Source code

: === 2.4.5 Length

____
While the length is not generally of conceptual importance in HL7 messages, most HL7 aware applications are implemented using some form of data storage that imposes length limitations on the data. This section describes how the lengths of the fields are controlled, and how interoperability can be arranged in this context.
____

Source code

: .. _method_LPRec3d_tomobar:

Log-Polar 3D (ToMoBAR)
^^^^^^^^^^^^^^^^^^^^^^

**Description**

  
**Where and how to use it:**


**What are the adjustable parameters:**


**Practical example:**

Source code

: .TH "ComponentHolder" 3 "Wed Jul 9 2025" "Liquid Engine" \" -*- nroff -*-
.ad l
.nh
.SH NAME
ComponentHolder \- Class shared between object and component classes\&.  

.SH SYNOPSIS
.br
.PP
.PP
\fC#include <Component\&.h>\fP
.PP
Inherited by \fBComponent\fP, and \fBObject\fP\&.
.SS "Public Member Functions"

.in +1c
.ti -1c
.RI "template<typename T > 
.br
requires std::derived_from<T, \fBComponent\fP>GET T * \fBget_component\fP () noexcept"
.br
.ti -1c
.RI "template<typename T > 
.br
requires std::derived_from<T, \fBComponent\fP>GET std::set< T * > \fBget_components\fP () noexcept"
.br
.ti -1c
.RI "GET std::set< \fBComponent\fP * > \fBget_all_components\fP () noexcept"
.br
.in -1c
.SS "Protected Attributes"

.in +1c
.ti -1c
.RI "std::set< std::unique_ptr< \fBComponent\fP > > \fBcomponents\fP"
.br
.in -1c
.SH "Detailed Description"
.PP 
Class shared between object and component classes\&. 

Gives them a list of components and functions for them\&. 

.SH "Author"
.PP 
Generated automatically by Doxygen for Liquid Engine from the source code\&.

○ ○ ○ ○ ○

Scan the material above for the string "Liquid". Copy each line that holds it.

: .TH "ComponentHolder" 3 "Wed Jul 9 2025" "Liquid Engine" \" -*- nroff -*-
Generated automatically by Doxygen for Liquid Engine from the source code\&.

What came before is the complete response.